Selected text
▽

That brings up something else I wanted to ask you -- if I'm reading this right, one of the things you're saying about the student radicals in the 1960s is that they were essentially fascist even if they might have called themselves Marxist.
Yeah.
But isn't it easy to distinguish, since Mussolini repudiated the central doctrine of Marxism?
Well, I mean, I bet you if you gave me an hour I could find places where he once again says nice things about Marxism in 1933 or 1937.
But he repudiated historical materialism, dialectical materialism.
Yeah. But I think the problem is you get into one of these sort of overly doctrinal, "let's go to the text" approaches where words get confused for things. Stalin never repudiated Marxism, but in almost every way, the checklist for the anatomy of fascism applies to Stalinism ... Saying that you still believe in the dialectic and the cold impersonal forces of history found in "Das Kapital" or "The Communist Manifesto" isn't an abracadabra thing where all of a sudden that means Stalin was really a Marxist or wasn't a fascist in terms of how he actually operated.
And I think the same thing applies to the radicals in the 1960s; quoting the Port Huron Statement doesn't really change what the radicals did in the streets when they were actually fighting, when they were blowing things up, when they were supporting the Black Panthers, who wanted to assassinate police, when they were taking over universities. The fact that they said they were in favor of peace and Marxism is almost meaningless when compared to their actual actions, and their actions were fascistic.
What I thought was interesting about your definition of fascism was that nationalism seemed to be missing ... Stanley Payne, whom you quote and say is "considered by many to be the leading living scholar of fascism," in his definition of fascism, the first thing he says is that it's "a form of revolutionary ultra-nationalism." How does that fit with contemporary liberalism, which is often derided as being unpatriotic, anti-American?

△

Supplied entries
▽

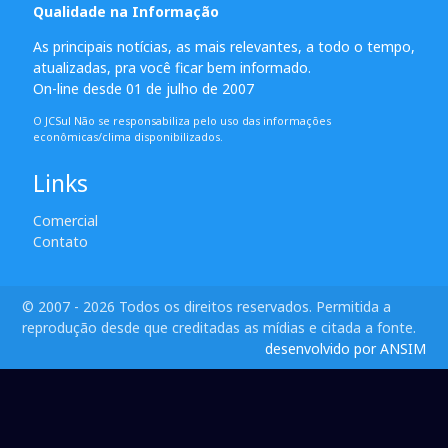
Qualidade na Informação
As principais notícias, as mais relevantes, a todo o tempo,
atualizadas, pra você ficar bem informado.
On-line desde 01 de julho de 2007
O JCSul Não se responsabiliza pelo uso das informações
econômicas/clima disponibilizados.
Links
Comercial
Contato
© 2007 - 2026 Todos os direitos reservados. Permitida a
reprodução desde que creditadas as mídias e citada a fonte.
desenvolvido por ANSIM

△

Work item
Extract the portion of the interview on fascism starting at "Well, I mean, I" and ending at "he actually operated.". Work only from the text itself.

Result of the exercise
Well, I mean, I bet you if you gave me an hour I could find places where he once again says nice things about Marxism in 1933 or 1937.
But he repudiated historical materialism, dialectical materialism.
Yeah. But I think the problem is you get into one of these sort of overly doctrinal, "let's go to the text" approaches where words get confused for things. Stalin never repudiated Marxism, but in almost every way, the checklist for the anatomy of fascism applies to Stalinism ... Saying that you still believe in the dialectic and the cold impersonal forces of history found in "Das Kapital" or "The Communist Manifesto" isn't an abracadabra thing where all of a sudden that means Stalin was really a Marxist or wasn't a fascist in terms of how he actually operated.